Magnus Hagander wrote:
> On Thu, Nov 29, 2007 at 09:43:30AM -0300, Alvaro Herrera wrote:
> > Magnus Hagander wrote:

> > > Maybe. I'm concerned we might end up logging a whole lot more, for cases
> > > where it's not an actual error. For example, a file that doesn't exist
> > > doesn't necessarily mean it's an error... I don't want to have to go
> > > through all code-paths that end up calling that function to see if that 
> > > may
> > > be so...
> >
> > I just checked.  I see there are only five callers.  In three cases (two
> > in file/fd.c and one in port/dirent.c), there is at a single error code
> > which is "possibly expected".  It is taken care of without calling
> > _dosmaperr at all.  In syslogger.c there are two possibly expected error
> > codes, dealt with in the same way.  And the last caller is
> > port/getrusage.c, which has no possibly-expected error code.
> > 
> > So I don't think this is a concern -- whenever _dosmaperr is called, a
> > "true" error message is already going to be logged.
> 
> What about all points that call readdir() which maps to that acll in
> port/dirent.c?

Sorry, I don't follow.  I think the expected case is that FindNextFile
fails with ERROR_NO_MORE_FILES when there are no more files, on which
case we don't call _dosmaperr.

...

Oh, I see what you mean: for the unexpected cases that readdir() does
call _dosmaperr, readdir returns NULL but what does the caller do?
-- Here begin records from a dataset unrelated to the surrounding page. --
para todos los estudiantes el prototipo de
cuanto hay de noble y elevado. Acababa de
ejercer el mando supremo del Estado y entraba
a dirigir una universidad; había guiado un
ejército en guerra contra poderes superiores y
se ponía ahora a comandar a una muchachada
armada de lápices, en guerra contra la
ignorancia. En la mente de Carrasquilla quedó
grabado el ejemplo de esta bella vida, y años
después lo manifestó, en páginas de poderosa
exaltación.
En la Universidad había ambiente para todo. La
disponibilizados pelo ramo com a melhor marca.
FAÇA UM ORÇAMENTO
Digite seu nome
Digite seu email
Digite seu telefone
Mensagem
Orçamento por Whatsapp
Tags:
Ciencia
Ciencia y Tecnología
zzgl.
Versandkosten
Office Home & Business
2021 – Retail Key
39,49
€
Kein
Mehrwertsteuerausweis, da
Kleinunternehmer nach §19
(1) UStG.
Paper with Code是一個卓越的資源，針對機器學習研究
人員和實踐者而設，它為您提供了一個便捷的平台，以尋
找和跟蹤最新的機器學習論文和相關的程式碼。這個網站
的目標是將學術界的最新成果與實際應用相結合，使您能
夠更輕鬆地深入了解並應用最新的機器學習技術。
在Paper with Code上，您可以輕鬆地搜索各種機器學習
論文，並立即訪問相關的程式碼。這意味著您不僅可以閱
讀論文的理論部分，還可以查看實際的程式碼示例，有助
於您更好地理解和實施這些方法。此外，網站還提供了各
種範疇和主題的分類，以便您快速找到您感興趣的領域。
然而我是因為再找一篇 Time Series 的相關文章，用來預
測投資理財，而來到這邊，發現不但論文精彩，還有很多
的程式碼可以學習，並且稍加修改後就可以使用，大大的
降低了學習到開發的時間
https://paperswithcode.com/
The good news is that most callers of readdir are in frontend programs:
pg_standby, initdb, pg_resetxlog.  There are two callers in the backend:
file/fd.c again, which already calls ereport(ERROR) if anything weird
happen, and pgfnames() which also logs a WARNING.

Callers in frontend programs are not a problem, because the current
_dosmaperr already calls fprintf(stderr) with the code mapping message
in all cases.


Hmm, I just noticed a bug in those fprintf calls -- they are missing
the terminating newline.  Please change that too if you're going to
patch this part of the code.  In order to avoid translation problems, I
think it should be like this:

fprintf(stderr, _("mapped win32 error code %lu to %d" "\n"), e, errno);

Thanks!

-- 
Alvaro Herrera                 http://www.amazon.com/gp/registry/CTMLCN8V17R4
One man's impedance mismatch is another man's layer of abstraction.